Le texte contient 91 lignes (max. 75 signes), 880 mots et 6223 signes.
apic/Chevetogne/ colloque oecuménique
Belgique: L’abbaye de Chevetogne a accueilli (050995)
un colloque oecuménique sur la réconciliation
Chevetogne, 5septembre (APIC-CIP) L’abbaye bénédictine de Chevetogne (Ciney)en Belgique, a accueilli en début de septembre un colloque oecuménique
portant sur «La réconciliation». Ce colloque était placé sous la présidence
du pasteur suisse Pierre-Henri Monlinghen, de Neuchâtel.
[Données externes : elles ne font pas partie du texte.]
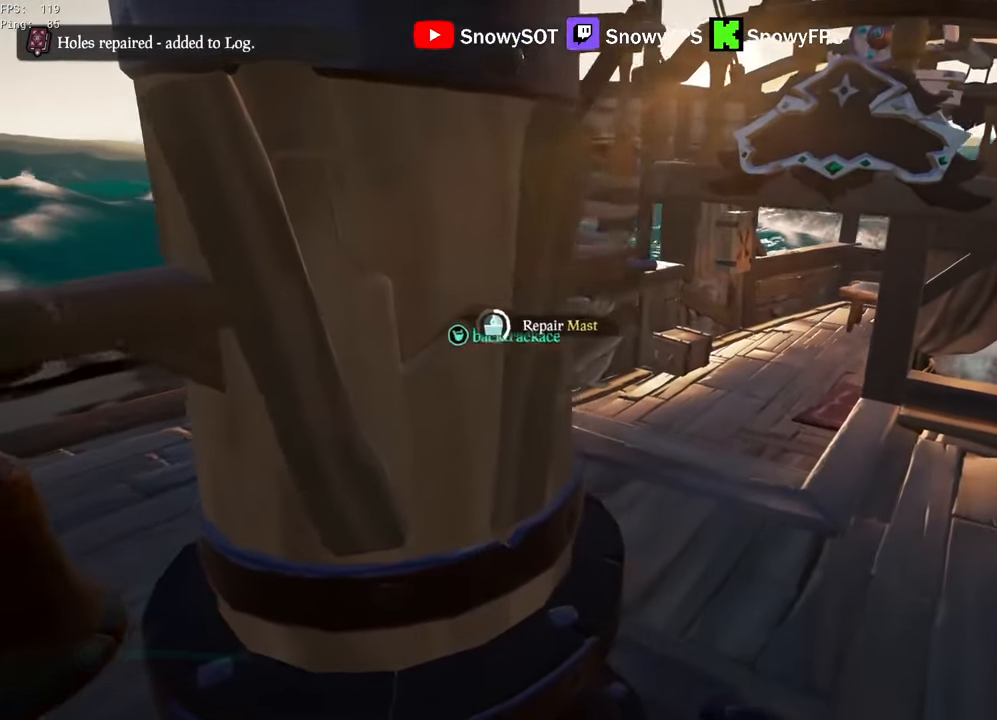
{"keys": [], "mouse": [], "mouse_move": "still", "events": []}
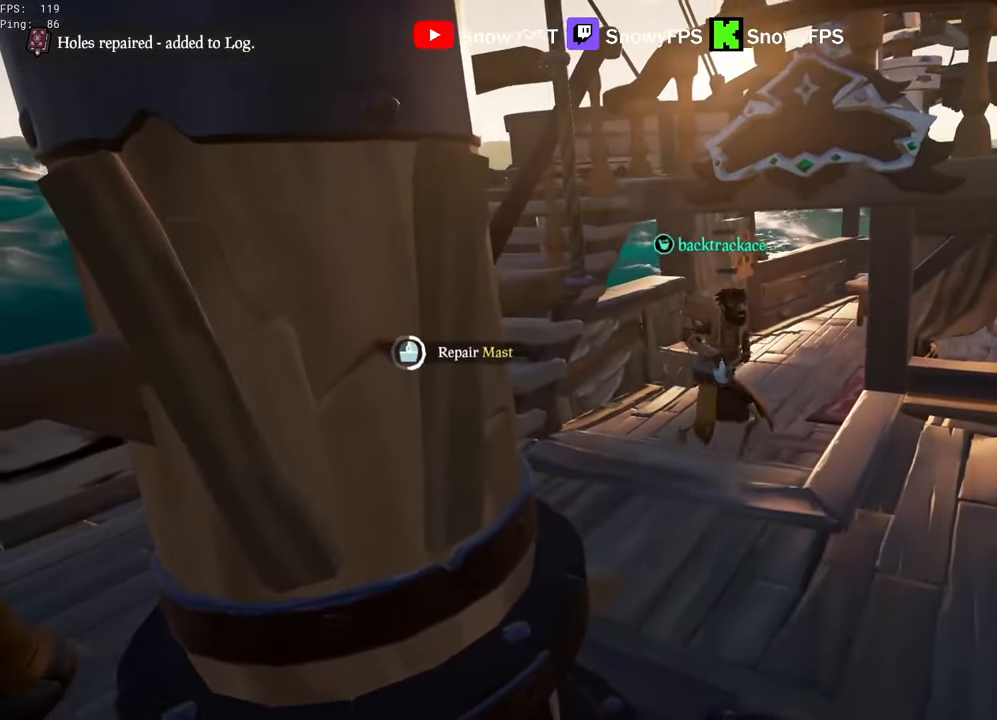
{"keys": [], "mouse": [], "mouse_move": "still", "events": []}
Comme l’a rappelé Dom Emmanuel Lanne, de Chevetogne, dans sa présentation du thème, cette rencontre se situait dans le sillage de trois autres
colloques antérieurs.
André Wénin et Jean-Marie Sevrin, de la Faculté de théologie de l’Université catholique de Louvain (UCL), ont présenté les fondements bibliques
de la réconciliation dans l’Ancien et le Nouveau Testament.
Puis, le Père Dominique Cerbelaud, professeur à la Faculté de théologie
catholique de Lyon, a traité de la réconciliation entre juifs et chrétiens.
Il a été suivi par Alexander Gurevith, de la Bibliothèque des Littératures
étrangères de Moscou, qui a parlé des écrits russes du XIXe et du XXe siècles qui étaient favorables aux juifs. Mme Elisabeth Behr-Sigel a exposé le
programme d’une nouvelle organisation orthodoxe en faveur de la réconciliation: l’»Orthodox Peace Fellowship».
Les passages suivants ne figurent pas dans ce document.